Radio and records
John Peel, courtesy of Liverpool Daily Post and Echo
For many of us the first time we hear a particular new sound is when we hear a record of that sound played on the radio. Because we do not choose the content of radio programmes ourselves - it is pre-selected for us - there is always a possibility that a sound will take us by surprise with its newness, and a very high proportion of new sounds on radio come from records.
Although records are so prominent on radio, it is not an uncontrolled free-for-all situation and it never has been. Numerous factors are regularly in play to control the way records are used, and these impact on the ways new sounds can be heard. One of the most influential of these factors is what is known as radio 'format'.
The first format to be introduced was the 'Top 40', which appeared in the US in the early 1950s. Whilst some stations featured chart shows among other programming other stations turned themselves over entirely to the Top 40 format. In so doing they limited their broadcasting to a playlist of forty records. In time the idea of adopting a particular format was extended to include musical styles and stations sprang up that devoted their entire broadcasting to, say, country music or adult contemporary. The result was, and still is when this occurs, market fragmentation and a situation in which audiences selected the stations whose musical output they were most comfortable with.
The playlist concept also spread and this continues to be a major component of the programming policy of commercial stations in many countries. In some stations playlists are drawn up by station personnel, in others they are based on charts or phone-ins and in others there is a mixture of the two. Some playlists last a week, others last longer. Today much radio programming in the US, perhaps even most, relies on computer-generated playlists.
Format radio and playlists are not hostile to new sounds but they can only accommodate a small number at a time and a station's market research is likely to remind it regularly that newness has to play second fiddle to familiarity. What keeps audiences tuned in first and foremost is anticipation of hearing something already - if only slightly - known. If a new sound does not easily fit into a format its chances of being broadcast are not great.
Particularly in Europe, where commercial radio began much later than in the US, commercial stations have often been obliged to include a lot of variety in their programmes, and even format stations such as those devoted to jazz or classical music have to vary the way the music is presented. Non-commercial stations (public service broadcasting) are given even wider remits but on popular music stations such as Radio 1 playlists are still in positions of great influence.
Much radio broadcasting of popular music conforms to a system therefore, but that has sometimes been flexible enough to allow independently-minded broadcasters to do something genuinely new. A prime example is DJ John Peel, who joined BBC Radio 1 shortly after it began broadcasting in 1967 and was soon presenting his own show, based on introducing listeners to his own choice of new music. It was a hugely influential programme, bringing listeners' attention to a whole range of contemporary popular music they had not heard before. He was the first DJ to play the Sex Pistols and to introduce the listening public to reggae, among many other new sounds. The show was to run, with some changes - and numerous skirmishes with the BBC - until his death in 2004. Another influential programme with a shorter life was presented by Charlie Gillett on Capitol Radio in the 1980s. With this show and a successor on the BBC, Gillett played a very significant part in introducing listeners to what became known as world music.

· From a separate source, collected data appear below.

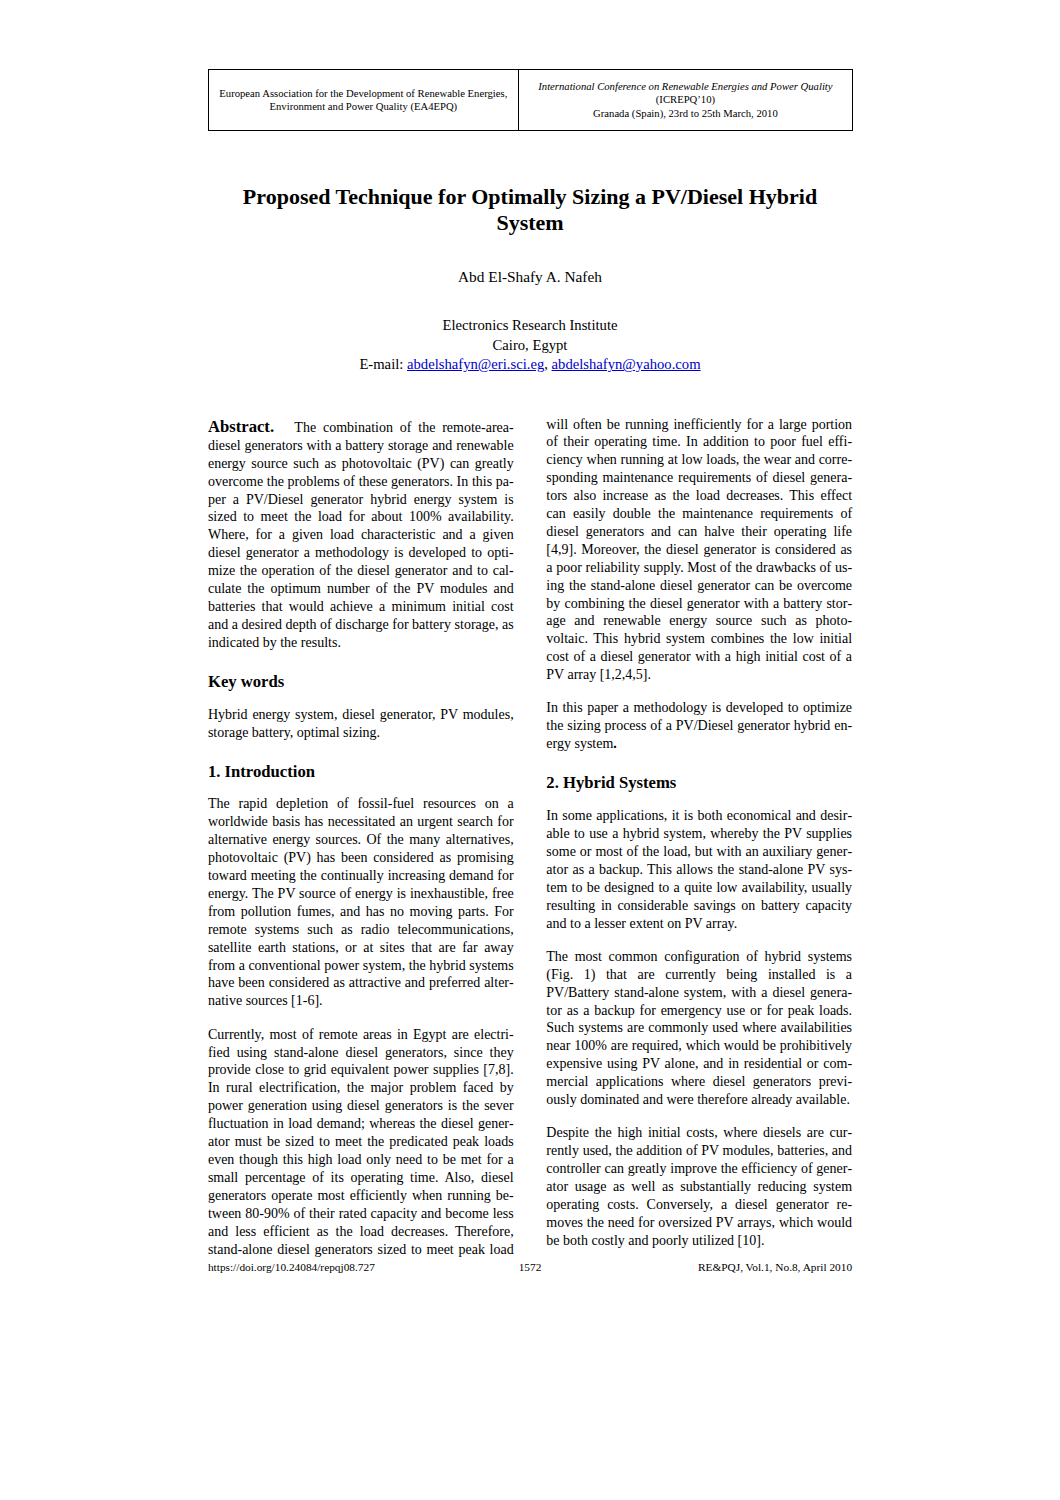European Association for the Development of Renewable Energies,
Environment and Power Quality (EA4EPQ)
International Conference on Renewable Energies and Power Quality
(ICREPQ’10)
Granada (Spain), 23rd to 25th March, 2010
Proposed Technique for Optimally Sizing a PV/Diesel Hybrid System
Abd El-Shafy A. Nafeh
Electronics Research Institute
Cairo, Egypt
E-mail: abdelshafyn@eri.sci.eg, abdelshafyn@yahoo.com
Abstract. The combination of the remote-area-diesel generators with a battery storage and renewable energy source such as photovoltaic (PV) can greatly overcome the problems of these generators. In this paper a PV/Diesel generator hybrid energy system is sized to meet the load for about 100% availability. Where, for a given load characteristic and a given diesel generator a methodology is developed to optimize the operation of the diesel generator and to calculate the optimum number of the PV modules and batteries that would achieve a minimum initial cost and a desired depth of discharge for battery storage, as indicated by the results.
Key words
Hybrid energy system, diesel generator, PV modules, storage battery, optimal sizing.
1. Introduction
The rapid depletion of fossil-fuel resources on a worldwide basis has necessitated an urgent search for alternative energy sources. Of the many alternatives, photovoltaic (PV) has been considered as promising toward meeting the continually increasing demand for energy. The PV source of energy is inexhaustible, free from pollution fumes, and has no moving parts. For remote systems such as radio telecommunications, satellite earth stations, or at sites that are far away from a conventional power system, the hybrid systems have been considered as attractive and preferred alternative sources [1-6].
Currently, most of remote areas in Egypt are electrified using stand-alone diesel generators, since they provide close to grid equivalent power supplies [7,8]. In rural electrification, the major problem faced by power generation using diesel generators is the sever fluctuation in load demand; whereas the diesel generator must be sized to meet the predicated peak loads even though this high load only need to be met for a small percentage of its operating time. Also, diesel generators operate most efficiently when running between 80-90% of their rated capacity and become less and less efficient as the load decreases. Therefore, stand-alone diesel generators sized to meet peak load will often be running inefficiently for a large portion of their operating time. In addition to poor fuel efficiency when running at low loads, the wear and corresponding maintenance requirements of diesel generators also increase as the load decreases. This effect can easily double the maintenance requirements of diesel generators and can halve their operating life [4,9]. Moreover, the diesel generator is considered as a poor reliability supply. Most of the drawbacks of using the stand-alone diesel generator can be overcome by combining the diesel generator with a battery storage and renewable energy source such as photovoltaic. This hybrid system combines the low initial cost of a diesel generator with a high initial cost of a PV array [1,2,4,5].
In this paper a methodology is developed to optimize the sizing process of a PV/Diesel generator hybrid energy system.
2. Hybrid Systems
In some applications, it is both economical and desirable to use a hybrid system, whereby the PV supplies some or most of the load, but with an auxiliary generator as a backup. This allows the stand-alone PV system to be designed to a quite low availability, usually resulting in considerable savings on battery capacity and to a lesser extent on PV array.
The most common configuration of hybrid systems (Fig. 1) that are currently being installed is a PV/Battery stand-alone system, with a diesel generator as a backup for emergency use or for peak loads. Such systems are commonly used where availabilities near 100% are required, which would be prohibitively expensive using PV alone, and in residential or commercial applications where diesel generators previously dominated and were therefore already available.
Despite the high initial costs, where diesels are currently used, the addition of PV modules, batteries, and controller can greatly improve the efficiency of generator usage as well as substantially reducing system operating costs. Conversely, a diesel generator removes the need for oversized PV arrays, which would be both costly and poorly utilized [10].
https://doi.org/10.24084/repqj08.727
1572
RE&PQJ, Vol.1, No.8, April 2010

Politics has occasionally played its part in regulating opportunities for new sounds to be heard on radio. This can have both positive and negative effects. For example, governments in more than one country have from time to time imposed restrictions on the amount of imported music broadcast. This has happened in different ways in countries as varied as Canada (where a quota system still operates), Israel, New Zealand and Tanzania. One positive consequence is that records by local practitioners receive more air time, but at the same time listeners in those countries do not have the same access to foreign new sounds as do their peers in other countries.
A more obviously negative example is provided by the South African Broadcasting Corporation (SABC) during the apartheid era. One way for the state broadcaster to support the government's policy of separate development was to set up separate stations for different ethnic groups. Another method was to limit the music played to traditional or almost-traditional music. As the music scholar Chris Ballantine notes;
"few artists managed to open up any creative space within the rigid, anodyne, formula-bound styles fostered by the SABC's black stations" (1989: 309).
Another well-known negative example happened immediately after the attack on the World Trade Center on Tuesday 11 September 2001. The next day Clear Channel, which owns enormous numbers of radio stations across the US, issued a long no-play list. The list was famously strangely conceived and included a ban on all songs with the word Tuesday in them.